Energia pulita ai caselli autostradali grazie al sistema testato al centro commerciale di Rescaldina

La tecnologia è stata sviluppata da un start up di ingegneri con sede a Paderno Dugnano, Underground Power Srl

Si crea elettricità sfruttando l’energia rilasciata dalla frenata delle automobili ai caselli autostradali. Il principio é lo stesso del moto ondoso del mare, sfruttando una pedana stradale piatta che prende il nome di Lybra. Questo sistema è stato testato per anni in due centri commerciali, uno a Rescaldina, ex Auchan ora Conad e uno a Vicenza.

L’energia elettrica viene creata da un’apposita pedana piatta stradale chiamata Lybra: il veicolo comprime questa superficie deformandola, si aziona così un generatore elettrico in grado così di trasformare questa energia in elettricità. Si converte in questo modo in elettricità (corrente alternata per l’esattezza) l’energia generata dal rallentamento di un automezzo. Come? Con quello che inizialmente era una sorta di dosso rallentatore, successivamente ottimizzato e trasformato in pedana stradale piatta.

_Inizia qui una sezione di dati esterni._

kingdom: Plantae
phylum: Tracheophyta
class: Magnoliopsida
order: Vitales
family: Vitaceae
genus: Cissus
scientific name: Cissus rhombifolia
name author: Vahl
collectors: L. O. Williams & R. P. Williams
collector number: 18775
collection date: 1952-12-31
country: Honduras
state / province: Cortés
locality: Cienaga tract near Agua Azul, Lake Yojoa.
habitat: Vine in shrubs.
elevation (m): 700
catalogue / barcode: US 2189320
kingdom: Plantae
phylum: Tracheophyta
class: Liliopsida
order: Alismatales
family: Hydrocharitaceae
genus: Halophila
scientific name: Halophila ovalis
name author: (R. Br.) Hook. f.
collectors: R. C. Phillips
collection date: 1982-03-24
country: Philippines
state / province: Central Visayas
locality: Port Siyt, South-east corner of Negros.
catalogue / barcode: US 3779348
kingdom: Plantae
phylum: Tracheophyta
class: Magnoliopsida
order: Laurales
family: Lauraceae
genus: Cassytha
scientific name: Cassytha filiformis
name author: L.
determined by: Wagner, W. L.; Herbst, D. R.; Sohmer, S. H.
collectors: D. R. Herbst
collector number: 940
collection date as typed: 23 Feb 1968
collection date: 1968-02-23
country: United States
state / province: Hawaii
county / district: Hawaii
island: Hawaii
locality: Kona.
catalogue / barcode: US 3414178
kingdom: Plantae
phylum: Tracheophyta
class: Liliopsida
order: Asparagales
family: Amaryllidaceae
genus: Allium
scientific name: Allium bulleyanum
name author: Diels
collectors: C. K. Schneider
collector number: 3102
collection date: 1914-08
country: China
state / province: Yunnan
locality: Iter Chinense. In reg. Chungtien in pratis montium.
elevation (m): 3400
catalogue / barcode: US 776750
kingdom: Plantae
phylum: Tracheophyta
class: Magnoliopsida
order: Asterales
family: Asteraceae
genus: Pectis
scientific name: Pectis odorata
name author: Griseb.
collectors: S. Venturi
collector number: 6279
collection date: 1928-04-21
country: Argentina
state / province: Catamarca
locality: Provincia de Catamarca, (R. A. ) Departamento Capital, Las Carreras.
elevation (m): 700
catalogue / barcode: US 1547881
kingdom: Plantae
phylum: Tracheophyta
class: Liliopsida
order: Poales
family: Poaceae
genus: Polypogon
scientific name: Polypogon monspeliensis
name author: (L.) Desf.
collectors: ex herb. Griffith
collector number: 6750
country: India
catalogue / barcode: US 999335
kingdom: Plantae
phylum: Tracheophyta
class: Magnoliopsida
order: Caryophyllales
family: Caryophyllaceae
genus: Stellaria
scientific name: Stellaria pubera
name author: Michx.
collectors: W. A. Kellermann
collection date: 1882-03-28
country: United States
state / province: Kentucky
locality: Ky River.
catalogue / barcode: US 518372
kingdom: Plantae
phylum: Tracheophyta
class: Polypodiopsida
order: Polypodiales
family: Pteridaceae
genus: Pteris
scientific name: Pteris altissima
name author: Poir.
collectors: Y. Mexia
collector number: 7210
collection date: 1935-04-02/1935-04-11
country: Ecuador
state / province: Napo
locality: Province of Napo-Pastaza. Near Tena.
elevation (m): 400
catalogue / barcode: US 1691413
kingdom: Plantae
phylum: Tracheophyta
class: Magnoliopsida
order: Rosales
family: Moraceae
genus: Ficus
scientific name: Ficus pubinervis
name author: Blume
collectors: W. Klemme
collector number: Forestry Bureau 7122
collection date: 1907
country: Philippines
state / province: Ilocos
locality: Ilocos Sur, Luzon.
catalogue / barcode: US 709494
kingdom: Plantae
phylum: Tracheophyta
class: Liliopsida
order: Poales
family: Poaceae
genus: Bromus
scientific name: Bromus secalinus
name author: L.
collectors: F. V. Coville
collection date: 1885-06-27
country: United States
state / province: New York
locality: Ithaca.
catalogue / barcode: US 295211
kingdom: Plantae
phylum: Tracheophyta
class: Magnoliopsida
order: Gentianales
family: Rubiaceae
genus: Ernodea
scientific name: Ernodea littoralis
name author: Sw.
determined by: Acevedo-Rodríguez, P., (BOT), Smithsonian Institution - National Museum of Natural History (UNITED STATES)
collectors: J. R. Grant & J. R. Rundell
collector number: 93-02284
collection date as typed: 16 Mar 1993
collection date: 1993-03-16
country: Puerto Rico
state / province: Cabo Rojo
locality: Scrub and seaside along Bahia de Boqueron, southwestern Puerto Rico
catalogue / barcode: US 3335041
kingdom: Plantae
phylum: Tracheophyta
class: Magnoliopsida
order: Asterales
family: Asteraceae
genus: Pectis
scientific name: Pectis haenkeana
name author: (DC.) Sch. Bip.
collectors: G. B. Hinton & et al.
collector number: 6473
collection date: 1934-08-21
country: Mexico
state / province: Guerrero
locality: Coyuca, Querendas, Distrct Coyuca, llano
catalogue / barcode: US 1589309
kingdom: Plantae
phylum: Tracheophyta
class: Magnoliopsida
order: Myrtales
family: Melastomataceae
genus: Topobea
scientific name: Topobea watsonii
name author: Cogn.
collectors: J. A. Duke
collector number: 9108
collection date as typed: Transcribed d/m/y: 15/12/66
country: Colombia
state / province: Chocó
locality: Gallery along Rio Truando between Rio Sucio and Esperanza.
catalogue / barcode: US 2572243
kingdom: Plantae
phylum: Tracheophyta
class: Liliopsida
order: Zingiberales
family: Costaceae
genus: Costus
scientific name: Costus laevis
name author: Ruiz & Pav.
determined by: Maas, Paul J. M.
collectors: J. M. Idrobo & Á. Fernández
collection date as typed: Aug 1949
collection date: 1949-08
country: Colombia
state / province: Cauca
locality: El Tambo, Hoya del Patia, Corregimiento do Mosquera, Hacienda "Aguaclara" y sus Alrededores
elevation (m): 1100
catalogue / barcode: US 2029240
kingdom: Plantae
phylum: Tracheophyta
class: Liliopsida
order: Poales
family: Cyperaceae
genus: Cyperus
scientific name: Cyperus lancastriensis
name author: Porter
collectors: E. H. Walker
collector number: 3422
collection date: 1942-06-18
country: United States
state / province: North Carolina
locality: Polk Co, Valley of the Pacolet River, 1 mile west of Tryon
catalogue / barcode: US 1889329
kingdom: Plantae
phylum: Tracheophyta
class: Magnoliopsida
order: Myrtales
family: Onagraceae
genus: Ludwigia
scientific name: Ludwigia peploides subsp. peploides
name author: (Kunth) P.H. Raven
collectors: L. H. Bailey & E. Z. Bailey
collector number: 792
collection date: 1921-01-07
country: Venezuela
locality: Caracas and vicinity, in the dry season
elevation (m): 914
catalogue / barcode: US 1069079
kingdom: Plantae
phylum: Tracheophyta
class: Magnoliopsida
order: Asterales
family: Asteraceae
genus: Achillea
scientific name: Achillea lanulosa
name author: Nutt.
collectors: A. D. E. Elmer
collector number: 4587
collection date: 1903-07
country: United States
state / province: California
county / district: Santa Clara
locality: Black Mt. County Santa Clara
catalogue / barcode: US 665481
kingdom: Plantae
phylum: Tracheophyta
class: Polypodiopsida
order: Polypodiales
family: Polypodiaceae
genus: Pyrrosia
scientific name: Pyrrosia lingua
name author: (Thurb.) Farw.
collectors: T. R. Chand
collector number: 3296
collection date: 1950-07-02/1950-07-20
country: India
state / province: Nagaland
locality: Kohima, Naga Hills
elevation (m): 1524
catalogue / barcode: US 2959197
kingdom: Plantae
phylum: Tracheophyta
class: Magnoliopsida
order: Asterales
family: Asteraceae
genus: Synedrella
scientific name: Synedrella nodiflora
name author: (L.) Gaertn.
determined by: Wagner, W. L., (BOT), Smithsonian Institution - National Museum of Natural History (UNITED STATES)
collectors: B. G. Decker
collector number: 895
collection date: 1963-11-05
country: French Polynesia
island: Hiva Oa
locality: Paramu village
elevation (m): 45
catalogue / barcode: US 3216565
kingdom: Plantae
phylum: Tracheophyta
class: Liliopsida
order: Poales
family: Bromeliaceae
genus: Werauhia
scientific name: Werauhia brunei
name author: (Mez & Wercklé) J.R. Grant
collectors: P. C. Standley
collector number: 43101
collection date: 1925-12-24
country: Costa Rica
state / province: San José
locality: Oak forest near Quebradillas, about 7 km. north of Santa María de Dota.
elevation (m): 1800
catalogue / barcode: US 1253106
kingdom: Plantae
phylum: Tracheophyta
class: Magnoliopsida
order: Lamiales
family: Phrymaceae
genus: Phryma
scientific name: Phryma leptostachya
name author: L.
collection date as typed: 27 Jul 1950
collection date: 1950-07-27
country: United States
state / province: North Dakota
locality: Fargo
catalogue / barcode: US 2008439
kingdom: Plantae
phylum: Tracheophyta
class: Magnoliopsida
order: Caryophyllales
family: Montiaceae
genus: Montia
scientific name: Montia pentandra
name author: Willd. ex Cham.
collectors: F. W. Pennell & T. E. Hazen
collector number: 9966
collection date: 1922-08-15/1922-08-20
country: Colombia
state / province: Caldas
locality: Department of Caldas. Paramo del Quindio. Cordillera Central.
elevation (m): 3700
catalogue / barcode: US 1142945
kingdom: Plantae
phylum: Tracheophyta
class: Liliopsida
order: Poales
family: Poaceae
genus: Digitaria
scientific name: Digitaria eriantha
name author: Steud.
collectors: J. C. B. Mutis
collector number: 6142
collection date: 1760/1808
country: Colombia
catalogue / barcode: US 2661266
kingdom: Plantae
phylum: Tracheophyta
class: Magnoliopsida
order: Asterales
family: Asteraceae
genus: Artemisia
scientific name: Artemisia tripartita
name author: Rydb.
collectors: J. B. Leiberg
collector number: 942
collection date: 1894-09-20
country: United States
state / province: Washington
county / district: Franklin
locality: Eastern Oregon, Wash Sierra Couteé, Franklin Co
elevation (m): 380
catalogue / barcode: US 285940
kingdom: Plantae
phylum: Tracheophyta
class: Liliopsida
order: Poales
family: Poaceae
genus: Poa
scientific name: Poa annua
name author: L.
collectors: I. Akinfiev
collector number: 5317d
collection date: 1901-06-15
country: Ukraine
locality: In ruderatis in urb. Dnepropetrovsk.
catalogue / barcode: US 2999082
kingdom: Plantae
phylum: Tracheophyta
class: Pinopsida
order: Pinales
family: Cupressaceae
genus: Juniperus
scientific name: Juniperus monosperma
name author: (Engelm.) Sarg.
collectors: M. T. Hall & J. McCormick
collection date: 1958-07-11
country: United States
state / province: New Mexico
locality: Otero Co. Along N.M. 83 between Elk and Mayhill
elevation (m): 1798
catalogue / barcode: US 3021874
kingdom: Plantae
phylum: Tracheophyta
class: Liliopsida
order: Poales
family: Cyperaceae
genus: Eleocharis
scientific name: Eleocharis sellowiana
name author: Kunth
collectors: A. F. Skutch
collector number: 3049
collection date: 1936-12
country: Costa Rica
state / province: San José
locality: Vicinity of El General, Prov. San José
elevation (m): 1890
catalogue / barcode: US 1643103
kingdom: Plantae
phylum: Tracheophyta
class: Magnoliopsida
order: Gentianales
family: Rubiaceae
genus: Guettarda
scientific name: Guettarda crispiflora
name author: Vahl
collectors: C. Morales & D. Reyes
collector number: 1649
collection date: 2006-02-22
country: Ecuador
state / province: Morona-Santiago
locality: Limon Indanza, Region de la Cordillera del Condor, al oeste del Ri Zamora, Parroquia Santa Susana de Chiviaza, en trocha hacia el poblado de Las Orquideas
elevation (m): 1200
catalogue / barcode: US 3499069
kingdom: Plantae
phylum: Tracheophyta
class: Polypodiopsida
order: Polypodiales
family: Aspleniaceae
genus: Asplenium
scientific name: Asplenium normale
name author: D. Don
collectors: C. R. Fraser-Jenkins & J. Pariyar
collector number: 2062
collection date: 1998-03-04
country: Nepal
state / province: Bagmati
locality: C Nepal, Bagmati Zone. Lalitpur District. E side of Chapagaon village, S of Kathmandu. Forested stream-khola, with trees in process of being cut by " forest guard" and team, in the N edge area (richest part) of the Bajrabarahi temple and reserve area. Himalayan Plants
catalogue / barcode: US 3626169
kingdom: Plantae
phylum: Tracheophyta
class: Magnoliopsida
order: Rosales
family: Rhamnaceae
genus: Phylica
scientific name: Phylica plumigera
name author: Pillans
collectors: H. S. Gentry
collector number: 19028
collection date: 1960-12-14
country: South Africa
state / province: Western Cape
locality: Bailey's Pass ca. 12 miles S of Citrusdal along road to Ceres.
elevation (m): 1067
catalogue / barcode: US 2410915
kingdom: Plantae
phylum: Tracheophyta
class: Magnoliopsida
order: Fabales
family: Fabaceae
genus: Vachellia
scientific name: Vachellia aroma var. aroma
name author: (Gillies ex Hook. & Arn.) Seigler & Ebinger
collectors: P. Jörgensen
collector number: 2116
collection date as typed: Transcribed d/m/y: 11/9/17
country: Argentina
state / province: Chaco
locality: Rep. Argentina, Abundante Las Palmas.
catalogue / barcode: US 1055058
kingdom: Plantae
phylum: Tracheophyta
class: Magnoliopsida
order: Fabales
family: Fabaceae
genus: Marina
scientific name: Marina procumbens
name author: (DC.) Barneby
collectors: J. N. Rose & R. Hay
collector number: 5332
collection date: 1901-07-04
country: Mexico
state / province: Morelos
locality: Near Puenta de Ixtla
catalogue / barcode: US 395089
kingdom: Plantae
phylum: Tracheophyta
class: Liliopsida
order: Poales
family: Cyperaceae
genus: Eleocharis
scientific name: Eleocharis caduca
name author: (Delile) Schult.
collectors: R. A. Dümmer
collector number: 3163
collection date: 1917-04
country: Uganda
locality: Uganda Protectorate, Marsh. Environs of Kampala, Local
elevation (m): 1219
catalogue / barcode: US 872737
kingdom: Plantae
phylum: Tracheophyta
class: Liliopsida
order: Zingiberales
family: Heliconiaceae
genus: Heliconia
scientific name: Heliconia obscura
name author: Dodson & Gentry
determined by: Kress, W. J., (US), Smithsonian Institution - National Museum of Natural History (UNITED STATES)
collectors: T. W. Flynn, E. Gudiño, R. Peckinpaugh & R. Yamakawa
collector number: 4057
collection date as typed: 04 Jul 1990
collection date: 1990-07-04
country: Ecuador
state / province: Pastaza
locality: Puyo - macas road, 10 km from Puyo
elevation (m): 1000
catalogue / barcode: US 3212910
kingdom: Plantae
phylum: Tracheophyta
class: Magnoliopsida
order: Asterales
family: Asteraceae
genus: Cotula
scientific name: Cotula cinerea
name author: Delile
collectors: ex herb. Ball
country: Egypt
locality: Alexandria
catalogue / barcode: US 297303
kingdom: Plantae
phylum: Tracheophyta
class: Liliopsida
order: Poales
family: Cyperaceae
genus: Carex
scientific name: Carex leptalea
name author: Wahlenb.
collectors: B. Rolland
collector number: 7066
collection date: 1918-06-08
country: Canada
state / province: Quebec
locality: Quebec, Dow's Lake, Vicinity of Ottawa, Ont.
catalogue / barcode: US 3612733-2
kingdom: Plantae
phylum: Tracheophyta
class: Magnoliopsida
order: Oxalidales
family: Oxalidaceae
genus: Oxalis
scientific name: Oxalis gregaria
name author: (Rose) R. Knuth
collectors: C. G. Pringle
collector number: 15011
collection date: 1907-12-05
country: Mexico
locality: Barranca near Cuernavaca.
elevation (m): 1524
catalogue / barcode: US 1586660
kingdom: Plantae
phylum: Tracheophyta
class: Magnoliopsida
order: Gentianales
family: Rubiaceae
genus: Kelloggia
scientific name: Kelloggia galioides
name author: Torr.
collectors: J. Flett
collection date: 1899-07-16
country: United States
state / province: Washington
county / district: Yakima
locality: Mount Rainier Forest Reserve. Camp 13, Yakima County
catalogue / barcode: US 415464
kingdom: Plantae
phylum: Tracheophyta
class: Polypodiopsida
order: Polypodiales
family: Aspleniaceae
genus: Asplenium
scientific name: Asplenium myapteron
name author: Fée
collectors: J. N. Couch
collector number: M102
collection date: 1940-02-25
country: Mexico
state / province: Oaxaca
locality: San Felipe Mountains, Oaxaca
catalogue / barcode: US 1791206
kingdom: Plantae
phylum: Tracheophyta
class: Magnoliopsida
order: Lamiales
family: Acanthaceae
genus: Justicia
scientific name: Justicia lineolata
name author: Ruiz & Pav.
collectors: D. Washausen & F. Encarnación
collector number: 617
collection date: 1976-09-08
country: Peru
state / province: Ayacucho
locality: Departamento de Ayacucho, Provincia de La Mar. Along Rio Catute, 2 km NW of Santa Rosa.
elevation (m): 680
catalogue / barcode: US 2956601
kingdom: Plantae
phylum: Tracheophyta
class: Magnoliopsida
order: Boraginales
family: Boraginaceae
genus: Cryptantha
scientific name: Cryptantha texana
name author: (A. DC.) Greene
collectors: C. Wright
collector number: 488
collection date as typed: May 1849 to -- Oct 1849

La prima installazione di Lybra é avvenuta nel 2014 a Rescaldina (MI) nella strada di accesso ad un centro commerciale, dopo anni di prove e studi, la società é adesso viene testata ai caselli delle autostrade.

La tecnologia è stata sviluppata da un start up di ingegneri con sede a Paderno Dugnano, Underground Power Srl – fondata nel 2011 da Andrae Pirisi, il Ceo, e dai soci Massimiliano Nosenzo e Andrea Mario Corneo.

Il sistema è stato recentemente installato al casello di Cordignano sulla A28, in concessione ad Autovie Venete e dove ci sono circa 5.600 transiti al giorno. “Si stima che la capacità produttiva dei due dispositivi (uno in entrata al casello e uno in uscita) potrà generare fino a 15 mila 767 kWh l’anno, il che equivale, per fare un esempio, al fabbisogno di circa cinque case abitate da quattro persone. Inoltre verranno prodotti 11 mila tonnellate di anidride carbonica in meno, perché, il sistema, agendo da rallentatore, permetterà un uso inferiore dei freni e del conseguente calore che si genera in frenata” fanno sapere da Autovie Venete.